L’application proposera également des formulaires électroniques, grâce auxquels les citoyens pourront demander des services, tels que la délivrance de permis et de certificats, via l’application mobile, ce qui permettra aux pouvoirs locaux de réduire la paperasserie.
Un projet lancé dans la municipalité de Tripoli
La municipalité de Tripoli est très enthousiaste à l’idée de ce projet. La municipalité a déclaré qu’il s’agissait d’un « projet absolument nécessaire », alors que de nombreux citoyens n’ont plus confiance dans l’État et la politique, et qu’il est vital de jeter des ponts entre les pouvoirs locaux et la population. SmartGov a déjà signé des contrats avec d’autres municipalités.
SmartGov a travaillé dur pour s’assurer que sa solution réponde aux besoins de la municipalité et de la population, et surtout qu’elle soit durable. Le volet technologique est très loin de représenter la majeure partie du projet.
« Pour que SmartGov puisse porter ses fruits, il faut prendre en compte les facteurs sociopolitiques et socioéconomiques, ainsi que les obstacles institutionnels à la numérisation. Nous avons mené une étude approfondie en amont et nous avons coopéré étroitement avec des acteurs de la société civile et du secteur public pour déterminer quels étaient leurs besoins et leur proposer la meilleure solution technologique pour y répondre », explique-t-il.
Une approche à 360° de l’innovation
L’expérience diversifiée des co-fondateurs leur a permis d’adopter une approche à 360° de l’innovation technologique. M. Hallab a déjà travaillé avec plus de 24 municipalités libanaises et il comprend très bien leurs besoins. Ali Amhaz est quant à lui un psychologue du travail renommé, diplômé de la London School of Economics.
- Hallab précise que le nom de l’organisation n’a pas été choisi au hasard. « SmartGov peut être décomposé comme suit : Le “S” pour la fourniture d’un “service personnalisé pour les citoyens et la société civile” afin qu’ils puissent co-créer avec le gouvernement ; le “M” pour l’utilisation des technologies “mobiles” les plus récentes ; le “A” pour le recours à l’“analyse” de données pour l’élaboration des politiques et la personnalisation de la communication ; le “R” pour “radicalement ouverts” afin de veiller à une plus grande redevabilité et transparence ; et le “T” pour “digne de confiance” (“trustworthy” en anglais), nos solutions étant résilientes et sûres », explique-t-il.

■ ■ ■

Travail sur document —
1. Réécrivez sous forme de liste le paragraphe du texte sur SmartGov qui commence par « L’expérience diversifiée des co-fondateurs », en conservant ses informations principales.
2. Rédigez la suite du texte sur SmartGov en quelques phrases, à partir de sa dernière phrase.
Les données ci-dessous n’ont aucun lien avec le texte sur SmartGov.

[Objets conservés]
■ ■ ■

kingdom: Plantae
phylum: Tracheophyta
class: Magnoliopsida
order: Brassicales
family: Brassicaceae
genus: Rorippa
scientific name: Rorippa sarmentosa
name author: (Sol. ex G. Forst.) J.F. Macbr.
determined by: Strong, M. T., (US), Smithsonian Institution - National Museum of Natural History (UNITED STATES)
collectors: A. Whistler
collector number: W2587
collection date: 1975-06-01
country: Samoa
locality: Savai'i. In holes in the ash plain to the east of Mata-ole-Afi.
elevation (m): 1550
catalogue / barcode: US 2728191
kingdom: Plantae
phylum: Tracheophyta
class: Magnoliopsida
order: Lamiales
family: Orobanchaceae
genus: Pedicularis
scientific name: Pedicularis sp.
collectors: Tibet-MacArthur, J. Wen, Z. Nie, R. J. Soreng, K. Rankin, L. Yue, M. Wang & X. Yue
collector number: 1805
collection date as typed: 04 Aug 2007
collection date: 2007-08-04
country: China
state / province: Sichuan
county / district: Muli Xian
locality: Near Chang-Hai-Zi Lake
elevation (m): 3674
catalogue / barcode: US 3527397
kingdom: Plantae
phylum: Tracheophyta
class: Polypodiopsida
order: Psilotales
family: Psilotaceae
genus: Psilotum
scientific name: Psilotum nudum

■ ■ ■

Réponses aux consignes —
1.
- Grâce à leur expérience diversifiée, les co-fondateurs ont pu adopter une approche à 360° de l’innovation technologique.
- M. Hallab a déjà travaillé avec plus de 24 municipalités libanaises et connaît très bien leurs besoins.
- Ali Amhaz est un psychologue du travail renommé, diplômé de la London School of Economics.

2.
D’abord à l’échelle locale
- Hallab explique qu’il prévoit de déployer SmartGov au niveau local dans un premier temps, afin d’accumuler de l’expérience et du soutien, avant de porter le projet au niveau national. Il est également convaincu que la technologie de SmartGov recèle un énorme potentiel pour une utilisation dans d’autres pays du Moyen-Orient et des pays en développement.
Ce dont il est sûr, c’est que SmartGov restera une ONG, la seule ONG au monde spécialisée dans la gouvernance électronique. « Pour moi et mes co-fondateurs, il s’agit d’une cause importante. Nous croyons que cette technologie peut révolutionner la manière dont les pays sont gouvernés et c’est pourquoi nous proposons ce service gratuitement au gouvernement », ajoute-t-il.
Le FEDEM a octroyé un financement d’amorçage à SmartGov afin de permettre son lancement en juin 2020. Aujourd’hui, l’ONG est officiellement enregistrée et compte 13 employés. Elle a rassemblé une fourchette d’experts impressionnante et suscite un intérêt considérable de la part d’autres organisations internationales convaincues de la viabilité et de la durabilité de cette technologie. M. Hallab est confiant pour l’avenir. « Le projet est entre de bonnes mains », affirme-t-il.